Sadly, famous author or not, the characters are one-dimensional and the villain might as well be twirling a big wiry mustache. It’s also hard to fathom how a gargantuan military complex with technology that’s superior to any government on the planet could remain hidden and isolated in the United States.

And then there’s the ending. Oh, how I wish I could discuss the ending.

But the fact that Shadow Complex employed some famous comic guy to write its story shows how committed Chair Entertainment was to making an exceptional game. It’s not a perfect game, but it’s a very fun one with outstanding technical design and the kind of top-end gameplay that can only be accomplished by the best in the business. It provides combat that is original to the genre, making Shadow Complex an experience that can’t be duplicated by any other game on the market.

As to the Remaster itself, very little new content has been added to Shadow Complex. Aside from some minor graphical updates, there are some new timed challenges and melee take-downs. If you’ve already played or own this game from the original release, the Remaster is not worth a second purchase.
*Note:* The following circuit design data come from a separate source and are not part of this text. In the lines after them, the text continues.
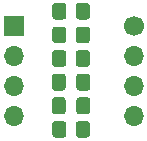
<source format=gbr>
%TF.GenerationSoftware,KiCad,Pcbnew,(5.1.10)-1*%
%TF.CreationDate,2021-11-22T19:14:46+01:00*%
%TF.ProjectId,Adapter-VCNL4200,41646170-7465-4722-9d56-434e4c343230,rev?*%
%TF.SameCoordinates,Original*%
%TF.FileFunction,Soldermask,Bot*%
%TF.FilePolarity,Negative*%
%FSLAX46Y46*%
G04 Gerber Fmt 4.6, Leading zero omitted, Abs format (unit mm)*
G04 Created by KiCad (PCBNEW (5.1.10)-1) date 2021-11-22 19:14:46*
%MOMM*%
%LPD*%
G01*
G04 APERTURE LIST*
%ADD10O,1.700000X1.700000*%
%ADD11C,1.700000*%
%ADD12R,1.700000X1.700000*%
G04 APERTURE END LIST*
%TO.C,R4*%
G36*
G01*
X156400000Y-137450001D02*
X156400000Y-136549999D01*
G75*
G02*
X156649999Y-136300000I249999J0D01*
G01*
X157350001Y-136300000D01*
G75*
G02*
X157600000Y-136549999I0J-249999D01*
G01*
X157600000Y-137450001D01*
G75*
G02*
X157350001Y-137700000I-249999J0D01*
G01*
X156649999Y-137700000D01*
G75*
G02*
X156400000Y-137450001I0J249999D01*
G01*
G37*
G36*
G01*
X154400000Y-137450001D02*
X154400000Y-136549999D01*
G75*
G02*
X154649999Y-136300000I249999J0D01*
G01*
X155350001Y-136300000D01*
G75*
G02*
X155600000Y-136549999I0J-249999D01*
G01*
X155600000Y-137450001D01*
G75*
G02*
X155350001Y-137700000I-249999J0D01*
G01*
X154649999Y-137700000D01*
G75*
G02*
X154400000Y-137450001I0J249999D01*
G01*
G37*
%TD*%
%TO.C,R3*%
G36*
G01*
X156400000Y-131450001D02*
X156400000Y-130549999D01*
G75*
G02*
X156649999Y-130300000I249999J0D01*
G01*
X157350001Y-130300000D01*
G75*
G02*
X157600000Y-130549999I0J-249999D01*
G01*
X157600000Y-131450001D01*
G75*
G02*
X157350001Y-131700000I-249999J0D01*
G01*
X156649999Y-131700000D01*
G75*
G02*
X156400000Y-131450001I0J249999D01*
G01*
G37*
G36*
G01*
X154400000Y-131450001D02*
X154400000Y-130549999D01*
G75*
G02*
X154649999Y-130300000I249999J0D01*
G01*
X155350001Y-130300000D01*
G75*
G02*
X155600000Y-130549999I0J-249999D01*
G01*
X155600000Y-131450001D01*
G75*
G02*
X155350001Y-131700000I-249999J0D01*
G01*
X154649999Y-131700000D01*
G75*
G02*
X154400000Y-131450001I0J249999D01*
G01*
G37*
%TD*%
%TO.C,R2*%
G36*
G01*
X156400000Y-129450001D02*
X156400000Y-128549999D01*
G75*
G02*
X156649999Y-128300000I249999J0D01*
G01*
X157350001Y-128300000D01*
G75*
G02*
X157600000Y-128549999I0J-249999D01*
G01*
X157600000Y-129450001D01*
G75*
G02*
X157350001Y-129700000I-249999J0D01*
G01*
X156649999Y-129700000D01*
G75*
G02*
X156400000Y-129450001I0J249999D01*
G01*
G37*
G36*
G01*
X154400000Y-129450001D02*
X154400000Y-128549999D01*
G75*
G02*
X154649999Y-128300000I249999J0D01*
G01*
X155350001Y-128300000D01*
G75*
G02*
X155600000Y-128549999I0J-249999D01*
G01*
X155600000Y-129450001D01*
G75*
G02*
X155350001Y-129700000I-249999J0D01*
G01*
X154649999Y-129700000D01*
G75*
G02*
X154400000Y-129450001I0J249999D01*
G01*
G37*
%TD*%
%TO.C,R1*%
G36*
G01*
X156400000Y-127450001D02*
X156400000Y-126549999D01*
G75*
G02*
X156649999Y-126300000I249999J0D01*
G01*
X157350001Y-126300000D01*
G75*
G02*
X157600000Y-126549999I0J-249999D01*
G01*
X157600000Y-127450001D01*
G75*
G02*
X157350001Y-127700000I-249999J0D01*
G01*
X156649999Y-127700000D01*
G75*
G02*
X156400000Y-127450001I0J249999D01*
G01*
G37*
G36*
G01*
X154400000Y-127450001D02*
X154400000Y-126549999D01*
G75*
G02*
X154649999Y-126300000I249999J0D01*
G01*
X155350001Y-126300000D01*
G75*
G02*
X155600000Y-126549999I0J-249999D01*
G01*
X155600000Y-127450001D01*
G75*
G02*
X155350001Y-127700000I-249999J0D01*
G01*
X154649999Y-127700000D01*
G75*
G02*
X154400000Y-127450001I0J249999D01*
G01*
G37*
%TD*%
D10*
%TO.C,J2*%
X161290000Y-135890000D03*
X161290000Y-133350000D03*
X161290000Y-130810000D03*
D11*
X161290000Y-128270000D03*
%TD*%
D10*
%TO.C,J1*%
X151130000Y-135890000D03*
X151130000Y-133350000D03*
X151130000Y-130810000D03*
D12*
X151130000Y-128270000D03*
%TD*%
%TO.C,C2*%
G36*
G01*
X156450000Y-133475000D02*
X156450000Y-132525000D01*
G75*
G02*
X156700000Y-132275000I250000J0D01*
G01*
X157375000Y-132275000D01*
G75*
G02*
X157625000Y-132525000I0J-250000D01*
G01*
X157625000Y-133475000D01*
G75*
G02*
X157375000Y-133725000I-250000J0D01*
G01*
X156700000Y-133725000D01*
G75*
G02*
X156450000Y-133475000I0J250000D01*
G01*
G37*
G36*
G01*
X154375000Y-133475000D02*
X154375000Y-132525000D01*
G75*
G02*
X154625000Y-132275000I250000J0D01*
G01*
X155300000Y-132275000D01*
G75*
G02*
X155550000Y-132525000I0J-250000D01*
G01*
X155550000Y-133475000D01*
G75*
G02*
X155300000Y-133725000I-250000J0D01*
G01*
X154625000Y-133725000D01*
G75*
G02*
X154375000Y-133475000I0J250000D01*
G01*
G37*
%TD*%
%TO.C,C1*%
G36*
G01*
X156450000Y-135475000D02*
X156450000Y-134525000D01*
G75*
G02*
X156700000Y-134275000I250000J0D01*
G01*
X157375000Y-134275000D01*
G75*
G02*
X157625000Y-134525000I0J-250000D01*
G01*
X157625000Y-135475000D01*
G75*
G02*
X157375000Y-135725000I-250000J0D01*
G01*
X156700000Y-135725000D01*
G75*
G02*
X156450000Y-135475000I0J250000D01*
G01*
G37*
G36*
G01*
X154375000Y-135475000D02*
X154375000Y-134525000D01*
G75*
G02*
X154625000Y-134275000I250000J0D01*
G01*
X155300000Y-134275000D01*
G75*
G02*
X155550000Y-134525000I0J-250000D01*
G01*
X155550000Y-135475000D01*
G75*
G02*
X155300000Y-135725000I-250000J0D01*
G01*
X154625000Y-135725000D01*
G75*
G02*
X154375000Y-135475000I0J250000D01*
G01*
G37*
%TD*%
M02*

</source>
The campaign holds up great, but will have much more value to new players who haven’t experienced it yet.

When it’s all said, Shadow Complex Remastered is a success, blending combat and exploration in a masterful way that only the best games do. The fundamentals of game design are solid from start to finish, and anyone with a passing interest in the genre will find an enjoyable and worthwhile experience. The Remaster doesn’t stand out enough from the original release to warrant a second purchase, but that’s no skin off the teeth of new players. Small issues aside, Shadow Complex is a great game that will hopefully be enjoyed by a whole new wave of people.